I suspect he knew what he was doing, and I suspect his contrition was as much about saving face as remorse; as often as not, rapists are truly unrepentant. As if to underline and highlight that point, The Good Men Project added in a post from an anonymous addict, who says that he’s raped at least one woman, and as many as six, but won’t stop because when you party hard, “you’ve accepted is a certain amount of rape.”
Where the Problem Lies
The Good Men Project keeps patting itself on the back, talking about how this is all so nuanced and difficult, and we can’t just say that rape is bad, because some rapists are friendly. “We cannot ignore this reality any longer,” wrote Joanna Schroeder, explaining why they thought posting addicts’ musings on rape made sense. “Dismissing all these folks as ‘bad guys’ only serves to feed the problem, because the reality of rape is that most often it does not look like what we think it does—a psychopath with a weapon and intent to do harm.”
That would be a brave stand, if we weren’t already aware that most rapists aren’t masked psychopaths. Most rapists are known to their victims, and 40 percent are considered friends. Moreover, far from being the confused, well-meaning guys that The Good Men Project claims, most rapists are fully aware that they are raping their victims.
There is always room for education, of course. We should continue to clearly and repeatedly articulate the idea that consent must be given affirmatively. We should continue to educate people about the risks of drug and alcohol abuse. And yes, we should be aware that most rapists are able to behave like decent human beings most of the time.
But when we spend our time talking about how confusing it all is — how it’s just so hard for men to know where the lines are, how alcohol makes it impossible to know whether you’re raping someone, how confusing signals can lead to rape — we do not make rape less likely, but more. We are handing excuse after excuse to rapists, who are able to tell themselves and others that it wasn’t really rape, because she was flirting, or because she was drunk, or because he was drunk or because it seemed like she wanted it.
Not raping someone is really, really easy. Most men manage to go their entire lives without raping anyone, and not because they spend their time trying hard not to commit rape.

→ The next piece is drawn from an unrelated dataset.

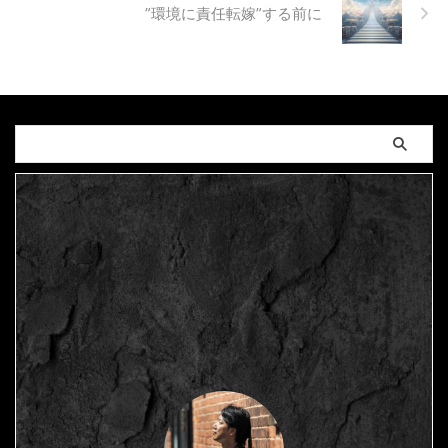
”環境に責任転嫁”する前に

If you view your sexual partners as human beings, you want their consent. Indeed, you know full well that if they’re happy with what’s going on, you will be too. For most men, and most women, this is not a difficult concept to grasp. There will always be those who choose not to seek out consent, of course — people who enjoy violating boundaries, people who choose to act without consent, people who choose to ignore what their partner wants. They are people, not monsters, and we should recognize them as such, but they are also rapists, always — and nice people don’t hurt others.